I have known him a long time going back to the early days of Inside Radio when he offered wise advice and counsel. I still consider him my Irish consigliere.

When I married my wife, Cheryl, in 1998 he and his beautiful wife Nancy (shown here with Bill) were there as Pennsylvania Governor Ed Rendell married us at the Four Seasons in Philadelphia. O'Shaughnessy provided the "smoothies" who made the music as only he can. And can he and Nancy tear up a dance floor!

This is my way of saying I cannot be objective about Bill O'Shaughnessy, but I remain observant.

In all my years in broadcasting this fellow is one of the few who gets it.

Long before the kids invented the term social networking, he was a social networker. When radio got all full of itself during consolidation he was among the few (but the most eloquent) voices to remind us that radio is best when served locally.

Many of you know the colorful owner of WVOX in Westchester, NY, but those of you who don't, let me paint a picture.

He's been running two small local AM and FM stations for a long time. His research is done through direct contact with his community. He has no set agenda. He's a Republican who counts former New York Democratic Governor Mario Cuomo as a friend. Governor Cuomo is a fierce defender of our journalistic and broadcasting freedoms. So is O'Shaughnessy.

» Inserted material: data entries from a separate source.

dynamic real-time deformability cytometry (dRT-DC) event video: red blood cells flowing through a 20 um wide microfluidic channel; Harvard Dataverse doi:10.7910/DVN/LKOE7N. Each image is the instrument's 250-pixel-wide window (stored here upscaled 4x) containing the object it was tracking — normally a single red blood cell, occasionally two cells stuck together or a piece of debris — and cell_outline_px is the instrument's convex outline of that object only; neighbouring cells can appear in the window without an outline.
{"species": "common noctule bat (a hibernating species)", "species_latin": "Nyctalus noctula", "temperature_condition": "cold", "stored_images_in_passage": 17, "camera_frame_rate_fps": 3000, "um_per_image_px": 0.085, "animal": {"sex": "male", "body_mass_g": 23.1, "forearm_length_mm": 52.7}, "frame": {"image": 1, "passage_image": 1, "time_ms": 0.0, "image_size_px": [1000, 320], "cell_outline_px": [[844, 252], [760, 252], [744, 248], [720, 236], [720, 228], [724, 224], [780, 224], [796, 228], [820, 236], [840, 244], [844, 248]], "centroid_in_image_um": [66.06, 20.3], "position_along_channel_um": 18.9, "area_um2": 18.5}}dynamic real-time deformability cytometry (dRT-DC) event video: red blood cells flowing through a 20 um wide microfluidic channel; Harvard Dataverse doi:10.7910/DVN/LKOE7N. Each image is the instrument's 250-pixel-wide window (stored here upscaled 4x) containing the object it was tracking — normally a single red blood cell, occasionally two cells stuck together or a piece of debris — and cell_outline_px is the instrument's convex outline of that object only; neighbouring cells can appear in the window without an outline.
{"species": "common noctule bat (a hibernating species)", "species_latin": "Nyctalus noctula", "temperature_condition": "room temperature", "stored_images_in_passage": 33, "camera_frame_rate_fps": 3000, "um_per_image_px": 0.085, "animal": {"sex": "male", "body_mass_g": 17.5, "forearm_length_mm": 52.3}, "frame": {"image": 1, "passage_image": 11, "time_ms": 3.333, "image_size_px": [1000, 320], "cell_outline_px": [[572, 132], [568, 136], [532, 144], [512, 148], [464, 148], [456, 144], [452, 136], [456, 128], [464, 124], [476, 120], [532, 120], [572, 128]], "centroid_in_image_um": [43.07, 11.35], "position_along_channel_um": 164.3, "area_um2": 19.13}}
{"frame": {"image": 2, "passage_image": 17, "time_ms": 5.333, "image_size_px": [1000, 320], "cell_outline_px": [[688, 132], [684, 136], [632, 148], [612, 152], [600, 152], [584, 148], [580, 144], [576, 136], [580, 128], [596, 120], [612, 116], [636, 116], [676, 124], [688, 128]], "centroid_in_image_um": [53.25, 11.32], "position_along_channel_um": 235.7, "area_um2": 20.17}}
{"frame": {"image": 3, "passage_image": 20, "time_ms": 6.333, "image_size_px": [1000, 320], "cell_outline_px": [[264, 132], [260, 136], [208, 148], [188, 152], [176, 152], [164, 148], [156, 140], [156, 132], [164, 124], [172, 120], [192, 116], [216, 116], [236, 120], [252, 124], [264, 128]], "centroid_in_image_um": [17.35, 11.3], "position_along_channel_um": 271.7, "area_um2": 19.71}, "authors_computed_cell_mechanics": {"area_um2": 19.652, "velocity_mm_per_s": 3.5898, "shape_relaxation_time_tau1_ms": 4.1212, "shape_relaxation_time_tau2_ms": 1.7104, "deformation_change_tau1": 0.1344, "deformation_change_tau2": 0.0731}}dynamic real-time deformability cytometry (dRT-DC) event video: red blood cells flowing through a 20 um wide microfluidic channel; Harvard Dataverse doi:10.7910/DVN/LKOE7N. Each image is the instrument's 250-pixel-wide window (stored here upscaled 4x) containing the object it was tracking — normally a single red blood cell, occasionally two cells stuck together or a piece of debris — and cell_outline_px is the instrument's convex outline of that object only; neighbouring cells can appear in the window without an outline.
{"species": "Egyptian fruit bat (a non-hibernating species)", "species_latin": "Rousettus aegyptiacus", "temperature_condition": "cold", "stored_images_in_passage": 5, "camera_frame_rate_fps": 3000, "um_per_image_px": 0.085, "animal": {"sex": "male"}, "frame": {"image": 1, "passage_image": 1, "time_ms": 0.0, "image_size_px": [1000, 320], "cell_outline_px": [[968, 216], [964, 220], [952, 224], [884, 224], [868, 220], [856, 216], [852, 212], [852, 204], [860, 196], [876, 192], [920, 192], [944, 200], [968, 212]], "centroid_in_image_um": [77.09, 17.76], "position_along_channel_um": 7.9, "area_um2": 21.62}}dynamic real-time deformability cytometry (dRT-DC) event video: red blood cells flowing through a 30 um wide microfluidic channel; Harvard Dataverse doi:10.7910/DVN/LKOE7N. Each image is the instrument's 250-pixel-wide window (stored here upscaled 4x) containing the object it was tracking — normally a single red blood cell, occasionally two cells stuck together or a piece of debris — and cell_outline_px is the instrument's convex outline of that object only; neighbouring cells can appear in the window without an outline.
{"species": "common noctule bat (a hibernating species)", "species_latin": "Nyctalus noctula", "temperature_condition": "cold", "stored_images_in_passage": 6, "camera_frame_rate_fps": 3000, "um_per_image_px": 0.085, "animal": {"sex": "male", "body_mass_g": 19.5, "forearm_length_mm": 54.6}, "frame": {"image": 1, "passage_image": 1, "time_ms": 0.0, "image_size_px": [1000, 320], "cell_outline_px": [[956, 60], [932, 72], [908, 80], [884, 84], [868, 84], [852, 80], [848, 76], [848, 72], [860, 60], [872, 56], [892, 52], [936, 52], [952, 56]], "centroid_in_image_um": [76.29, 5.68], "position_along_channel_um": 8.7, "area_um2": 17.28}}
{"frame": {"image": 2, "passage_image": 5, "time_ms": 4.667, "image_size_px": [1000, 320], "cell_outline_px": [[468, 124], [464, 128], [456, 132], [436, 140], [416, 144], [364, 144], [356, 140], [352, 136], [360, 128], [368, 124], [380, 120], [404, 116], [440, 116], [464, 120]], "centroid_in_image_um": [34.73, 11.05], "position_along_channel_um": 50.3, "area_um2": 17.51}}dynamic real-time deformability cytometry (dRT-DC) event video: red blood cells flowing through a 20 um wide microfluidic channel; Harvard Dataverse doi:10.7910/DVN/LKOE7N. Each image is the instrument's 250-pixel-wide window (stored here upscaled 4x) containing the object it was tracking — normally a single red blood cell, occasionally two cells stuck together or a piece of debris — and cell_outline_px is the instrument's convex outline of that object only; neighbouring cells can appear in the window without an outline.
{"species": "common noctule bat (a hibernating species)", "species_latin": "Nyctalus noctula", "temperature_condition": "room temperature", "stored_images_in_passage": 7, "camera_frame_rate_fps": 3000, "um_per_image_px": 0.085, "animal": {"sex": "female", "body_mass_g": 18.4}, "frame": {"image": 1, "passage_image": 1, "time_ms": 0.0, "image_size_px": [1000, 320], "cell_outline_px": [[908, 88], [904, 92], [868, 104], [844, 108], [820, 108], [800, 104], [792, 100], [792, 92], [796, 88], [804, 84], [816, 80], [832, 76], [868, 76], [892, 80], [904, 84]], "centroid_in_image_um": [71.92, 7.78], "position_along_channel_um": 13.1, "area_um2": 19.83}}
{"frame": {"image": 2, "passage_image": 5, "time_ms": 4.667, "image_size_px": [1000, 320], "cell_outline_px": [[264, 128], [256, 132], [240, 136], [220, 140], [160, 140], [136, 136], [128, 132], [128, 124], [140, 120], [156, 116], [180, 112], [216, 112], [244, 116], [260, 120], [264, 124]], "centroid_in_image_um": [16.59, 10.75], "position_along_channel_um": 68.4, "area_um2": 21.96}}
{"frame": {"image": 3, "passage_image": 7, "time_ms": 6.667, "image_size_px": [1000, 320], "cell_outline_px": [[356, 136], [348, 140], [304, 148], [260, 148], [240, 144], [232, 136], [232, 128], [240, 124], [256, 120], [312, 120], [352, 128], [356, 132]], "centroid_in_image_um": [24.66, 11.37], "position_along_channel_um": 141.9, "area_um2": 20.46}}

He sees himself as a "permitee" not a license holder. Someone forgot to tell O'Shaughnessy that consolidation changed everything in radio because it didn't change anything for his stations in little but affluent Westchester, NY. He personally does editorials on the air. He hosts talk shows. Advocates for both the little guy and big guy equally.

Forget the Arbitron Portable People Meter. He doesn't need it for his two small stations. You should read the "rating book" he publishes for his advertisers with hundreds of testimonials from people from all walks of life. No numbers. No meters. No expense other than paper. Z100 couldn't live without ratings, but his two local stations can.

You could say Bill O'Shaughnessy is a throwback to another era and you would be correct.

But O'Shaughnessy has also seen the future. And I don't think he gets the credit for that.

While Clear Channel sells radio stations for fun and profit, O'Shaughnessy knows that the sooner small, independent operators regain control of broadcast radio, the sooner they can improve its content and eventually join the Internet generation.

Ask young people what they hate about radio -- and many do hate it -- they'll tell you consolidation and the programming it has spawned. They don't hate radio -- even though it is so analog and so retro.

To the extent that the monopolies of consolidation can be broken up or at least whittled down, the greater the chance radio can save itself from its apparent fate -- irrelevance in a digital, Internet world. With O'Shaughnessy's way, it's literally back to the future.

Gen Y loves social networks like YouTube, Facebook and MySpace because they still create local communities. They're big (YouTube owned by Google, MySpace by News Corp) but their focus is local. While the radio industry ran off and had a disastrous affair with consolidation, O'Shaughnessy remained loyal to his own type of "social network" -- the ones he pioneered on the air.

It's called local radio.

FCC take note.

Congress listen up.

When radio becomes too big a footprint it falters. That's because radio works best when its focus is local. I got a kick out of the new NAB when I heard that it prefers "local radio" over the term terrestrial radio.

If only it were true.

I believe that if today's radio remained local, it would not be on its current decline.

Before radio executives look to the Internet for their future they should get back to local radio and create the social network built around the radio station. Then, introduce the Internet for contact with listeners and marketing with advertisers. Then create niche contest for segments of your terrestrial social network and do it online.

The Internet can be part of their future, but servicing the local public interest, convenience and necessity is the formula that still works today and it must come first.